[Records for the exercise — start]

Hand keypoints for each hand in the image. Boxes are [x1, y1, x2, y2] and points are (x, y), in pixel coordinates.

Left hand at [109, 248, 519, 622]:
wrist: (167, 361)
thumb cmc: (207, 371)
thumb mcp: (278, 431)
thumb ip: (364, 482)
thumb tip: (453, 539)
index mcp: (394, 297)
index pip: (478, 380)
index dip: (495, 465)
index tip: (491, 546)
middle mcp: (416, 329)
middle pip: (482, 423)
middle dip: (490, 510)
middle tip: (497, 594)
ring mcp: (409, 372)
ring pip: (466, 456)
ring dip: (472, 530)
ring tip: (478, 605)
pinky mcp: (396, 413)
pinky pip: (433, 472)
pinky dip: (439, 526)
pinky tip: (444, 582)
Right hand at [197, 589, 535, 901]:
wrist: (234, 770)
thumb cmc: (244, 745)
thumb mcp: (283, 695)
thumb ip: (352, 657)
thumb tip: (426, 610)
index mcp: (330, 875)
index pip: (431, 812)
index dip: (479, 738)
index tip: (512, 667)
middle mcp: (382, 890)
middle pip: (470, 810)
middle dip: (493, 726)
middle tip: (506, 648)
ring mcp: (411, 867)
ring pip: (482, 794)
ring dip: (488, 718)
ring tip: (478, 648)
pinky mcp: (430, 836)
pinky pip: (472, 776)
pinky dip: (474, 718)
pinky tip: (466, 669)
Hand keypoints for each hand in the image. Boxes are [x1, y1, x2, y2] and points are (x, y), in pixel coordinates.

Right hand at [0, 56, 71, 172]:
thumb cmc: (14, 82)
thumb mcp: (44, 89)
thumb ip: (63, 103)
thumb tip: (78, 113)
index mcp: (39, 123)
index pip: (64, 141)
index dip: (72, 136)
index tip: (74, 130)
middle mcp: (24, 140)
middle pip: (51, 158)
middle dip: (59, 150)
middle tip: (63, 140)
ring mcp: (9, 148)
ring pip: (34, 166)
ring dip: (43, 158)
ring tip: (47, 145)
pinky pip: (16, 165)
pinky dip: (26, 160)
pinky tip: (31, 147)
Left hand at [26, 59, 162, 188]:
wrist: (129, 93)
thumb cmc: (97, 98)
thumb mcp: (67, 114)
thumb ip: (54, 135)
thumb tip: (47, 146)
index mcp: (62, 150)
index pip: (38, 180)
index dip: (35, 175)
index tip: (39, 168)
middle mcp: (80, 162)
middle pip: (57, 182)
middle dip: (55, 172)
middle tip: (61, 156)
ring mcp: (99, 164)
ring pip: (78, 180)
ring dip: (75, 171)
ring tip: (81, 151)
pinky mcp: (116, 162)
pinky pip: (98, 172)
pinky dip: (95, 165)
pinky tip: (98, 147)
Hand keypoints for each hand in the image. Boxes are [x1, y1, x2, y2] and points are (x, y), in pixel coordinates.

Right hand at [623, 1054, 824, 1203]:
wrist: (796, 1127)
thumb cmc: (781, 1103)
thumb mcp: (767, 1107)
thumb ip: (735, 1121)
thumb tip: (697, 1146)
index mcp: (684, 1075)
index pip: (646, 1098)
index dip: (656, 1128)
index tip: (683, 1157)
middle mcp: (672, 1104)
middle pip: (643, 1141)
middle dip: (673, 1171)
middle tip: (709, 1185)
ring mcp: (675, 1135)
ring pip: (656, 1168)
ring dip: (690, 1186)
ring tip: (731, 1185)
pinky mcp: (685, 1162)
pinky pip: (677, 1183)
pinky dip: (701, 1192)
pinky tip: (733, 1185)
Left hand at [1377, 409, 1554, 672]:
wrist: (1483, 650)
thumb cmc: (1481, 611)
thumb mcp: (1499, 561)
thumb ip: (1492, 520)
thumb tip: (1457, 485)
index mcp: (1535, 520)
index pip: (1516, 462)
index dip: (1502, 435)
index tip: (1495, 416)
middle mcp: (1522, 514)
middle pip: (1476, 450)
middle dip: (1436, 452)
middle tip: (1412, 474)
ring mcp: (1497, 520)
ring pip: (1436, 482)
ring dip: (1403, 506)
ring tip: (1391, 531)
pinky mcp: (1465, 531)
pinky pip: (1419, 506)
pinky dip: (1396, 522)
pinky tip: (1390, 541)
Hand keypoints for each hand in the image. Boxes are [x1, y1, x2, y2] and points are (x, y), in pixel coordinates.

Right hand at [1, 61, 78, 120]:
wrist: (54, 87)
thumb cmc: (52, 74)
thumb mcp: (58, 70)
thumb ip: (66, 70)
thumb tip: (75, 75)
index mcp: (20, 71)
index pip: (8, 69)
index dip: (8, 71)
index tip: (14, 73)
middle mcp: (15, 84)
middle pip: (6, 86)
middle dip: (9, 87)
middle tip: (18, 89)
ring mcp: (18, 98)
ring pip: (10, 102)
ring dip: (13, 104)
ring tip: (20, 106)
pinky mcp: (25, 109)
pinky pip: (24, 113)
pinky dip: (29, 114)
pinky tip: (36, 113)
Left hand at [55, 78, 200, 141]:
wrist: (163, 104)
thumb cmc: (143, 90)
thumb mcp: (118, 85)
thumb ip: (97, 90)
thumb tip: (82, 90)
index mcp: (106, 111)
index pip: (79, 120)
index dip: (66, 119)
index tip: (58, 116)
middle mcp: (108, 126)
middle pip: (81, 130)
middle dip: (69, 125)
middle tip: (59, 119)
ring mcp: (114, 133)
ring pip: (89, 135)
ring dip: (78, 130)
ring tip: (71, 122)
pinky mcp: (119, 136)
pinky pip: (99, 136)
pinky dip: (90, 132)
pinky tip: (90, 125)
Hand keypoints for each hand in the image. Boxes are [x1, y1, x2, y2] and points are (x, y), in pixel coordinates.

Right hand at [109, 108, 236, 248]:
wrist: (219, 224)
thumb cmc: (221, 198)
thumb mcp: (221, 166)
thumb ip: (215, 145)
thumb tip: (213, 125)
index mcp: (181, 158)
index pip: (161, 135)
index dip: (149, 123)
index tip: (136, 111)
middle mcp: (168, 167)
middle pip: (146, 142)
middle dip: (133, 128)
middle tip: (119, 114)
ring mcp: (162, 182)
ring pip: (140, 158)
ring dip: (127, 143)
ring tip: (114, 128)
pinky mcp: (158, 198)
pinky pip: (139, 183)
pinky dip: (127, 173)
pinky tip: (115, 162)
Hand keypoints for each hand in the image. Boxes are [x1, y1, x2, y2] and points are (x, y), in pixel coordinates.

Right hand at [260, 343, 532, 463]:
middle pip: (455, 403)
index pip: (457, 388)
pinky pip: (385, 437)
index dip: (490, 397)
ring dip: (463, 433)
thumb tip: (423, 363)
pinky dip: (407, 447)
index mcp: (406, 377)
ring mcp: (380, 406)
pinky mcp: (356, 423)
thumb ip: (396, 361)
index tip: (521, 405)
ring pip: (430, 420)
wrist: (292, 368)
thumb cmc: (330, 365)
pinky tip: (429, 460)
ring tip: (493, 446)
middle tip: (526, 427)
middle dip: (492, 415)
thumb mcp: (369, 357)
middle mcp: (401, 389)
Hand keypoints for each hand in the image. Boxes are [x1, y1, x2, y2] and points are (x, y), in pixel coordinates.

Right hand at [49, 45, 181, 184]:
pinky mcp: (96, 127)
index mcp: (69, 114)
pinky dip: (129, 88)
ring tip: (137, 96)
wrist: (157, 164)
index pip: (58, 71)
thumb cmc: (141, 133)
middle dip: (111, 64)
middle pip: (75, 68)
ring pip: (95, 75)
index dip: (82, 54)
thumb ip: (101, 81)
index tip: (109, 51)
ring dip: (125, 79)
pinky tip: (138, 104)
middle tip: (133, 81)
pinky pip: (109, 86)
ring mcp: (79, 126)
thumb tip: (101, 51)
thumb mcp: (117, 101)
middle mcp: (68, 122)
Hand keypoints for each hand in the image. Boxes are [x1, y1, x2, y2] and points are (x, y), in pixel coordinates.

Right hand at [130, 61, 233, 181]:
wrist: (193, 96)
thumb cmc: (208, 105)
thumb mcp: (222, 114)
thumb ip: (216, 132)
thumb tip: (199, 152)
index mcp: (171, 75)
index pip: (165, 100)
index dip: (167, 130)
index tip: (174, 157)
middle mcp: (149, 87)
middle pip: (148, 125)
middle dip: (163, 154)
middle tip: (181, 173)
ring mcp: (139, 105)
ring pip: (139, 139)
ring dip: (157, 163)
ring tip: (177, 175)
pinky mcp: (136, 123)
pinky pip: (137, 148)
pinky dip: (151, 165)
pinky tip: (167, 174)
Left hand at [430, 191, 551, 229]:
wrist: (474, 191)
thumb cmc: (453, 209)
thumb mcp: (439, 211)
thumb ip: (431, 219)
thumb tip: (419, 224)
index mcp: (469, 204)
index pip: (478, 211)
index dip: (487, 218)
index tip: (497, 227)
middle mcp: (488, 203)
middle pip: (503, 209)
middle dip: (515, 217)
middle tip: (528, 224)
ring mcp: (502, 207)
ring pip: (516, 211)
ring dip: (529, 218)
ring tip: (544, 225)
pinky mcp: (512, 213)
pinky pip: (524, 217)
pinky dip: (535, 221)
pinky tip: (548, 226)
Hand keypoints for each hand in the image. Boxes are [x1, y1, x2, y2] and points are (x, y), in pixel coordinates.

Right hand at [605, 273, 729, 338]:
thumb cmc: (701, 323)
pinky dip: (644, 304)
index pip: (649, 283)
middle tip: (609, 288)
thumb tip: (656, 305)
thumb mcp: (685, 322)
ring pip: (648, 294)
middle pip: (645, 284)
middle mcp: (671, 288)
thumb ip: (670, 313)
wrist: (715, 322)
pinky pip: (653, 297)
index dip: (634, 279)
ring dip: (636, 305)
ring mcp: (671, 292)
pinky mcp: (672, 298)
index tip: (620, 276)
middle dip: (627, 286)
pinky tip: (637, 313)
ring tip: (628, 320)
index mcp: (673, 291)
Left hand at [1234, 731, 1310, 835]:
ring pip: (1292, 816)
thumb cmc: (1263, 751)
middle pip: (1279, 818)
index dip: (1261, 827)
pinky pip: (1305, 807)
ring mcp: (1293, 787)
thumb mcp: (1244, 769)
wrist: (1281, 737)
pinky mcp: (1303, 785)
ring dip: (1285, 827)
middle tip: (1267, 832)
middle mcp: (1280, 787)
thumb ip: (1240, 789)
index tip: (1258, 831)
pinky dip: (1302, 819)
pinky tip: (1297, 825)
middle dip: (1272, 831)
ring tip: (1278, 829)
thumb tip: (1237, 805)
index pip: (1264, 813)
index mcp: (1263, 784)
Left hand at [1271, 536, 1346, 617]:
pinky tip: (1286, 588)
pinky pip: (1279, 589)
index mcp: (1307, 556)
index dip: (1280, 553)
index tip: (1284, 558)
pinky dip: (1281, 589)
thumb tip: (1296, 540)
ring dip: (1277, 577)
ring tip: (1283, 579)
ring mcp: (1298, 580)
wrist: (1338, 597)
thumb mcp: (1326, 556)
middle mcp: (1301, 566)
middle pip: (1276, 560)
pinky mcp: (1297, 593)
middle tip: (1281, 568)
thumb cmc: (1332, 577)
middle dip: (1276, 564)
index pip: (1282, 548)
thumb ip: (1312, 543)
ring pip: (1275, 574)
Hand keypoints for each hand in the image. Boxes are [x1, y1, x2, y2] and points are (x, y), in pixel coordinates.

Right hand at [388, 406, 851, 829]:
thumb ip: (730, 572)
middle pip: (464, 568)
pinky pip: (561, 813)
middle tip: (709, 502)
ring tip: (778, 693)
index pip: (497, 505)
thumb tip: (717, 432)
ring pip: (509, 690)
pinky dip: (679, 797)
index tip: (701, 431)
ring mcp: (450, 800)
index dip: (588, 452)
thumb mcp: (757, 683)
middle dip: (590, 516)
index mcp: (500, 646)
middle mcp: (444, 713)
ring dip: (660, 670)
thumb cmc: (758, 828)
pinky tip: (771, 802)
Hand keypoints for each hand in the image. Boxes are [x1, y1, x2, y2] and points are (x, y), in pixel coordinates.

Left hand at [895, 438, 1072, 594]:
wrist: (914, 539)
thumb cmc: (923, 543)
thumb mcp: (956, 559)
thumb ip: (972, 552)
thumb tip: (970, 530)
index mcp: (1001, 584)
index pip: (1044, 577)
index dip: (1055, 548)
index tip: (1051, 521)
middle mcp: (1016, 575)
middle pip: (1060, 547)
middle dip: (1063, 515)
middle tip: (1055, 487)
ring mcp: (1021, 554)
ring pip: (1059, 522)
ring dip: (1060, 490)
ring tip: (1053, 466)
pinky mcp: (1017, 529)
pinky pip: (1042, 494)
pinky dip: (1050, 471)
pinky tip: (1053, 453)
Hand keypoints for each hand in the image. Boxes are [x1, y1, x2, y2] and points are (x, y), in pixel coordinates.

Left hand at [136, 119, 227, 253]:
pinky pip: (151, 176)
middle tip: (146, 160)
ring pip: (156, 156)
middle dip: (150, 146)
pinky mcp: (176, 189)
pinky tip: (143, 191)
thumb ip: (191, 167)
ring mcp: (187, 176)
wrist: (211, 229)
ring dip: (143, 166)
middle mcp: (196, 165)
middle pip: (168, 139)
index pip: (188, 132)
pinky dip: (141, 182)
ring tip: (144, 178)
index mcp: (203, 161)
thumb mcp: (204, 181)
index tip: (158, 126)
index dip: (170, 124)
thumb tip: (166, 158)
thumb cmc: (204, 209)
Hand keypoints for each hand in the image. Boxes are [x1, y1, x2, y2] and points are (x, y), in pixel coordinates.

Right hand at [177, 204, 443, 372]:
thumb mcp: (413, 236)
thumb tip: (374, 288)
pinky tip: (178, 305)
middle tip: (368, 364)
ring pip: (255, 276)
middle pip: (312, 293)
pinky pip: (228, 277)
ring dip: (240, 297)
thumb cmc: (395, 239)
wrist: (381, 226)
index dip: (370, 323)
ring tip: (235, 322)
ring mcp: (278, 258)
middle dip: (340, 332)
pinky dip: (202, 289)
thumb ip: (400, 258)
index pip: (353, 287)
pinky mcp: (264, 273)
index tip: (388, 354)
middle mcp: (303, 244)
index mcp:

[Records for the exercise — finish]

What are the lines above, starting at the one with "pinky dip: (439, 526)" and ending at the one with "pinky tip: (466, 669)"? Give them again exactly, and only them.

**Exercise answer:**
pinky dip: (439, 526)
pinky tip: (444, 582)
Right hand at [197, 589, 535, 901]:
wrist: (234, 770)
thumb cmc: (244, 745)
thumb mcp: (283, 695)
thumb ip: (352, 657)
thumb tip: (426, 610)
index mcp: (330, 875)
index pip: (431, 812)
index dip: (479, 738)
index tip: (512, 667)
middle mcp: (382, 890)
middle pip: (470, 810)
middle dip: (493, 726)
middle tip: (506, 648)
ring mcp: (411, 867)
ring pip: (482, 794)
ring dip: (488, 718)
ring tip: (478, 648)
pinky mcp: (430, 836)
pinky pip: (472, 776)
pinky dip: (474, 718)
pinky tip: (466, 669)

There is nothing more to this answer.